Apache Cassandra database is a popular system created for the management of high volumes of structured data on commodity servers. It has a unique distributed architecture. The data can be placed on separate machines with over one factor for replication. The advantages here are that the data can be available everywhere, and failures are not limited to a single point.
Now, if you scrutinize Apache Cassandra, you will find that it is a query language that more or less is the same as the SQL language. The methods for data modeling, however, are entirely different. If you are not careful and create a wrong data model, the performance of the system fails. This commonly occurs when the end-user tries to incorporate the concepts of the RDBMS system on Apache Cassandra. To avoid this issue, it is prudent to keep in mind the following rules-
Note, when you are using Apache Cassandra, the writes are generally not expensive. However, it does not support the OR clause; support joins, group by, etc. You need to store the information to make it retrievable. The following rules will come in handy-
- The writes here are quite cheap, and you can optimize the system for high-quality writing performance. Make sure you maximize the writes for improved read performance and the availability of data. You will find a tradeoff between data read and data write here. Make sure you maximize the performance of data read by optimizing the number or the volume of data writes.
- Optimize data duplication- Data duplication or data denormalization must be optimized in Apache Cassandra. The disk space is cheaper than the operation of the CPU processing, memory, and IOs operations. Since Apache Cassandra is a unique distributed database, data duplication ensures you promptly get data availability and no risks of data failures from a single point.
Origins of Apache Cassandra
The following are some salient facts about the origins of Apache Cassandra-
- Cassandra was developed for inbox search at Facebook
- Facebook made it into the open-sourced system in 2008
- Apache incubator took over Cassandra in 2009
- It is one of the top-level projects of Apache since 2010
- Apache Cassandra 3.2.1 is the latest version
NoSQL Databases include Cassandra
NoSQL databases are also known as Non-Relational Databases or Not Only SQL systems. They store and can retrieve data except for tabular relations like relational databases. They include Cassandra, HBase, and MongoDB. Given below are the salient traits of NoSQL databases-
- The design is simple ‘
- Uses horizontal scaling
- The availability of the data is high
The data structure that Cassandra uses is more specified over other data structures found in relational databases. They are faster over them.

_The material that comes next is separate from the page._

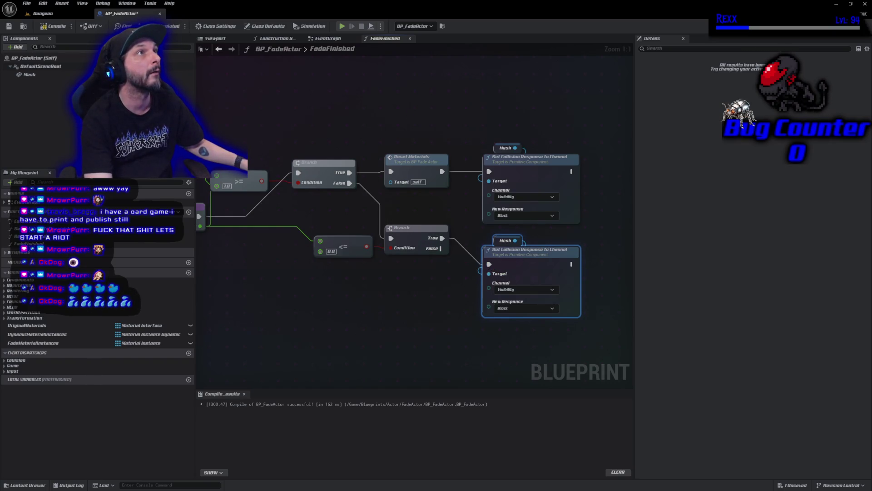
left_click(514, 308)
left_click(510, 318)
left_click(51, 26)
key("ctrl+s")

You will find NoSQL databases’ presence, especially in Big Data and web applications, in real-time. They are often called Not Only SQL databases because they might support SQL similar query language too.
Comparison between the Relational and NoSQL Cassandra Database
Professionals from the reputed database management company, RemoteDBA lays down the following comparison between Relational and NoSQL databases
|Manages influx of data at low velocities||Manages the influx of data at high velocity|
|Data comes in from single and few locations||Data comes in from multiple locations|
|Complex transactions that have joined are supported||Simple transactions are supported|
|There is single or one point of failure||There is no single or one point of failure|
|Manages moderate volumes of data||Manages high volumes of data|
|Deployments are centralized||Deployments are decentralized|
|Transactions are written in a single location||Transactions are written in several locations|
|Get read scalability||Gives write and read scalability|
|Can be deployed in a vertical fashion||Can be deployed in a horizontal fashion|
Features of Apache Cassandra
Given below are the standard features of Apache Cassandra-
- The architecture can be scaled massively- The system is simple to operate and is very easy for you to scale. The design is high in quality. The nodes are at the same levels.
- You can write and read data at all nodes
- The performance of the database improves when you add more nodes to the system.
- If a node fails, they can be restored and later recovered
- The data model can be both dynamic and flexible. The datatypes can have fast read and write.
- You can protect the data with a committed log design. You can create a security build-in with the restore and backup mechanisms.
- You get outstanding support for consistency of data via a distributed architecture
- You get the unique feature under Cassandra to replicate data over several data centers.
- You get the advantages of compressing 80% of the data without any overhead costs
- The Query Language here is like the SQL language. This makes it simple for developers of relational databases to move to a Cassandra database with success.
When you choose an excellent database for your business, you must keep your budget, the salient needs of the business, and the advantages of the database system to meet the goals of your business in mind. Apache Cassandra is a fantastic database for businesses that offer messaging services and deal with mobile phones. These companies deal with massive amounts of data, and so Cassandra is the perfect database for them. It is suitable for applications that receive data at great speed from sensors and devices. It provides eCommerce businesses with reliable protection for shopping carts.
The input and output for product catalogs are faster. This is why retail apps widely prefer it. The database also helps social media service providers and other digital companies offer recommendations and analysis. It is a fantastic database for them. If your business deals with large volumes of data, this database is perfect for your needs and you can get great benefits out of it. Ensure you have the right professionals to deal with its support, security, and performance to enjoy maximum benefits with success!